Multihulls and professionally crewed monohull maxis share the course with much smaller boats crewed by Corinthians. The rating system applied to the main body of the fleet means the overall winner can spring from any size of boat.
Over the 15 years of the Rolex partnership, yachts ranging between 33 feet and 72 feet have secured the Fastnet Challenge Cup and Rolex timepiece awarded to the overall winner.
The Rolex Fastnet Race is global with participants representing five continents. The eight editions supported by Rolex have seen monohull line honours go to six different nationalities, and the Fastnet Challenge Cup to four different countries.
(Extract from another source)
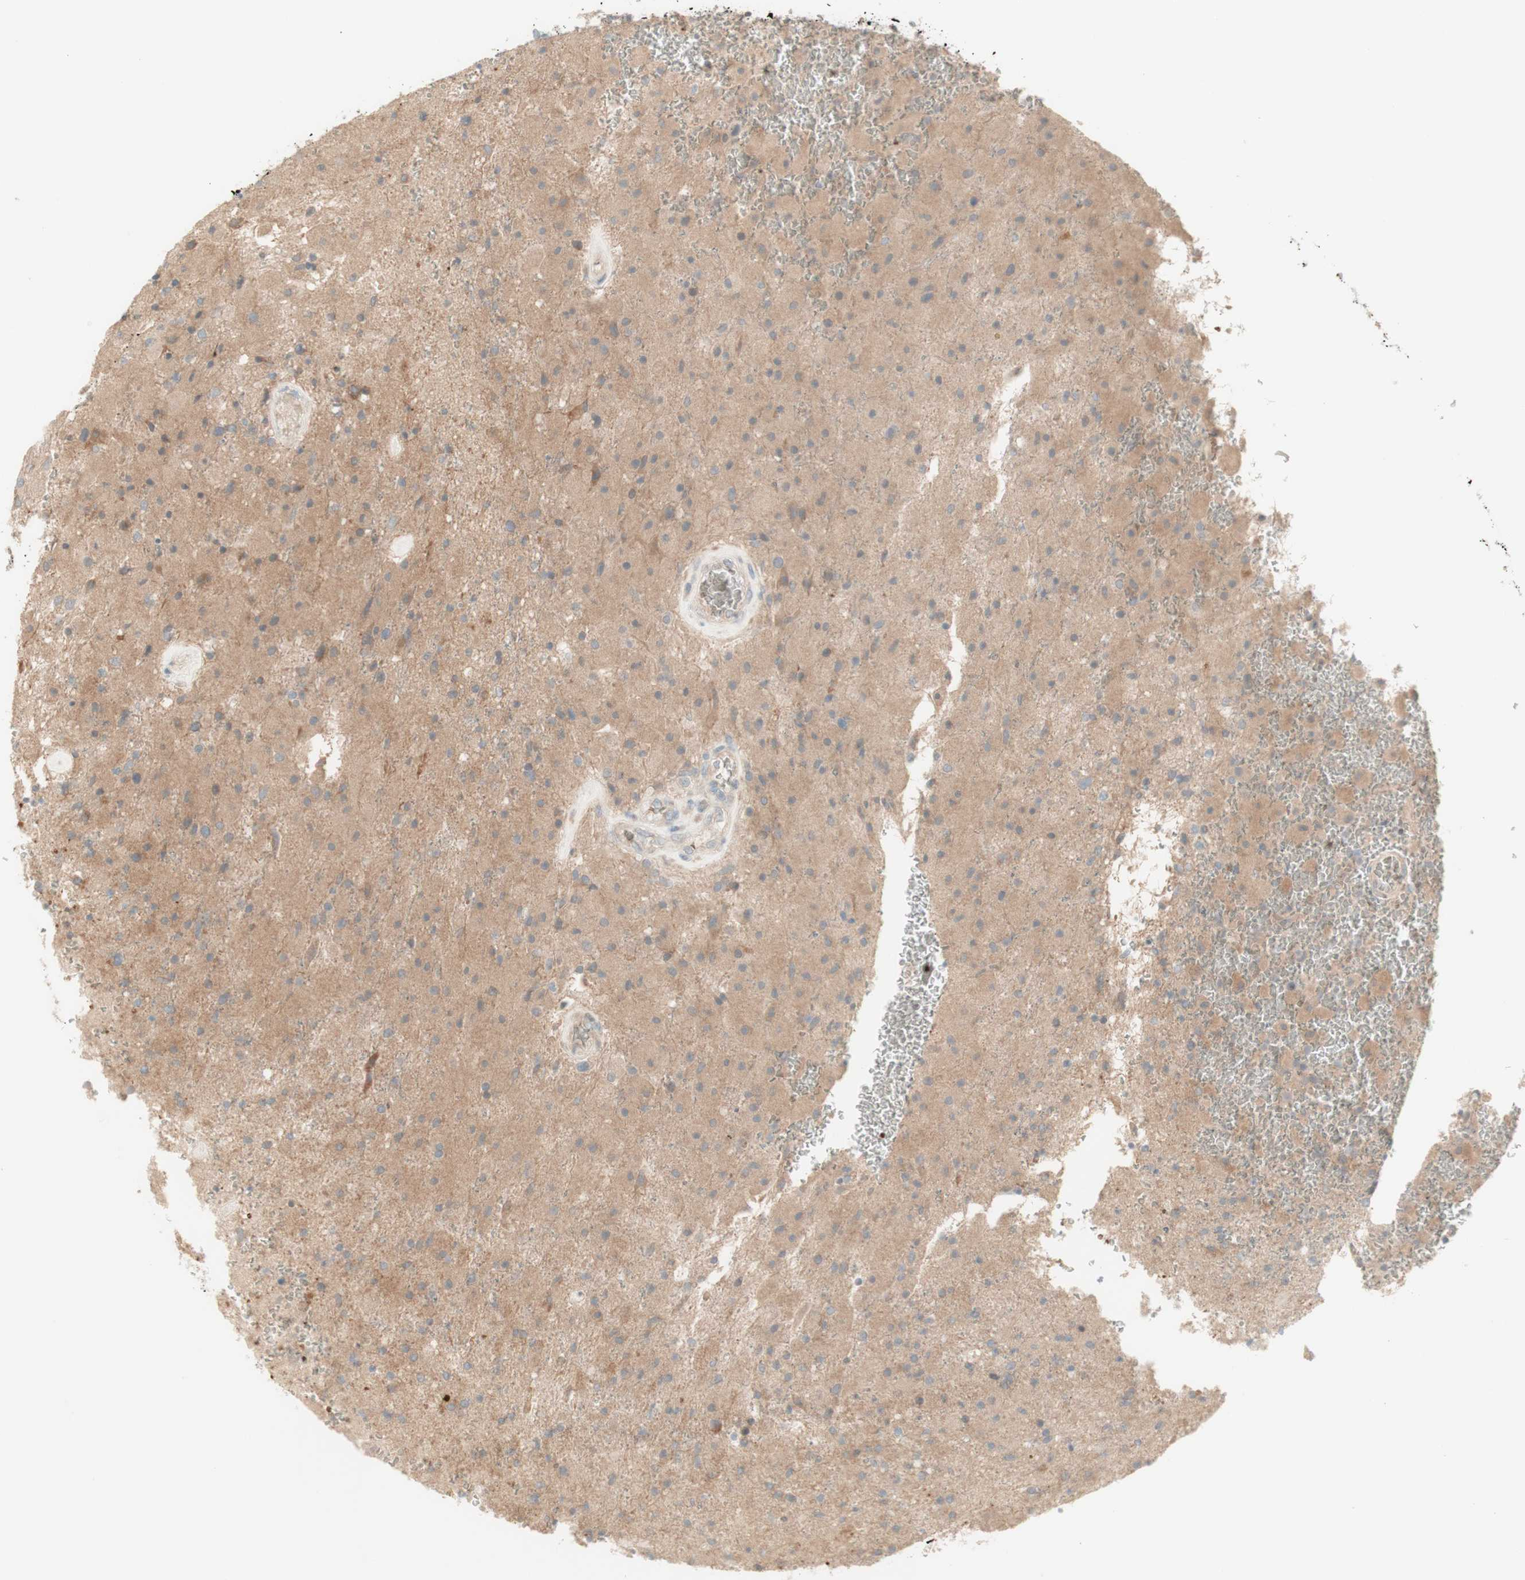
{"staining": {"intensity": "moderate", "quantity": ">75%", "location": "cytoplasmic/membranous"}, "tissue": "glioma", "cell_type": "Tumor cells", "image_type": "cancer", "snomed": [{"axis": "morphology", "description": "Normal tissue, NOS"}, {"axis": "morphology", "description": "Glioma, malignant, High grade"}, {"axis": "topography", "description": "Cerebral cortex"}], "caption": "Protein analysis of malignant glioma (high-grade) tissue shows moderate cytoplasmic/membranous expression in approximately >75% of tumor cells.", "gene": "PTGER4", "patient": {"sex": "male", "age": 77}}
This includes boats from Ireland, which provides the iconic turning mark of the Fastnet Rock, and France, the country that regularly provides the largest number of overseas entries. Further back in the history of the race, boats from Australia (Ragamuffin, 1971), Brazil (Saga, 1973) and 11 entries from the United States, such as two-time winner Dorade (1931 & 33), have won the overall prize.
Niklas Zennström’s Rán 2 is the only yacht since the late 1950s to claim back-to-back Rolex Fastnet wins on handicap. Rán 2 triumphed in 2009 and in 2011. Jolie Brise was first to finish the 1925 race in a time of six days, two hours, 45 minutes. In 2013 the same yacht completed the race in 5 days, 4 hours, 39 minutes.
The previous two Rolex Fastnet Races have been won by French crews – Pascal and Alexis Loison (father and son) with Night and Day in 2013; Géry Trentesaux’s Courrier Du Leon in 2015.
The current monohull race record is one day, 18 hours and 35 minutes, set in 2011 by the Ian Walker-skippered 70-foot Abu Dhabi Ocean Racing.
This race will also bring together the yacht clubs such as the Royal Ocean Racing Club (RORC) and the Royal Yacht Squadron.